Here is my dating history, which is relevant to my question.
First love: age 18, serious, 8 months
College sweetheart: age 20, serious, 3 years
Rebound: Age 21, confused, 5 months
Wife: Age 23, serious, penpal for 4 years, dated 3 weeks...then married for 12 years.
I am newly divorced, dating a woman seriously for the last 5 months. We kinda broke up once 2 months ago, but this past weekend we seriously called it quits. But this time I swallowed my pride and begged for forgiveness, and she forgave me. Now we are together, but I'm kinda worried.
I am 35, and she is 38. We both are newly divorced with 2 small kids. Sometimes I feel the stress around us is affecting our relationship. I also feel maybe I am attached too soon, and maybe we are not ready for this. My feelings waiver back and forth, but it always comes back to the conclusion that I love her deeply and I want to spend my life with her. She and I are very compatible, but opposite personalities. The sex is amazing...beyond comprehension for both of us. We are deeply connected intellectually, emotionally and physically. It seemed so perfect just a few weeks ago, to the point where she asked me, "so whats the catch?....I've never met a man THIS perfect for me.....I can't even create a guy in my head more perfect than you." I was seriously pleased, as I felt the same way about her. You can call it honeymoon phase or whatever, but I thought we are mature enough to know what we want. We are not teenagers or inexperienced people....so I trust her perspectives.
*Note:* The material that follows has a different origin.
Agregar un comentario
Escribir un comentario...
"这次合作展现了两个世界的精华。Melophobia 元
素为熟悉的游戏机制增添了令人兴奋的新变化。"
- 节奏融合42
My only insecurity at this point is how to I regain her trust again after this last big fight. I know people will always remember the hurt. I feel like such a dope because I don't know how to date anymore. I am like me when I was 18....so unsure and scared that she can never put stuff behind us. I didn't cheat. I didn't beat her. I didn't play mind games. I just said something very mean, which I clearly did not mean. I hurt her deeply, and I've been regretful. I took steps immediately to effect change. I went to a doctor to make sure I was not sick. I rearranged my plans so that I can be clearer about our future. I had a major attitude adjustment because I dont want any past hurt between us anymore.
Question: How does a woman truly forgive a man, after seeing the most wicked side of him? She told me that her image of me shattered that day when I said those incredibly mean and malicious things to her. I wasn't feeling well. She wasn't feeling well. Everything amplified. Has anyone ever survived such a big fight? I did it often with my ex-wife, and we stayed together for years because quitting wasn't so easy. But I think it's easier to quit when you are only dating. I hate this part.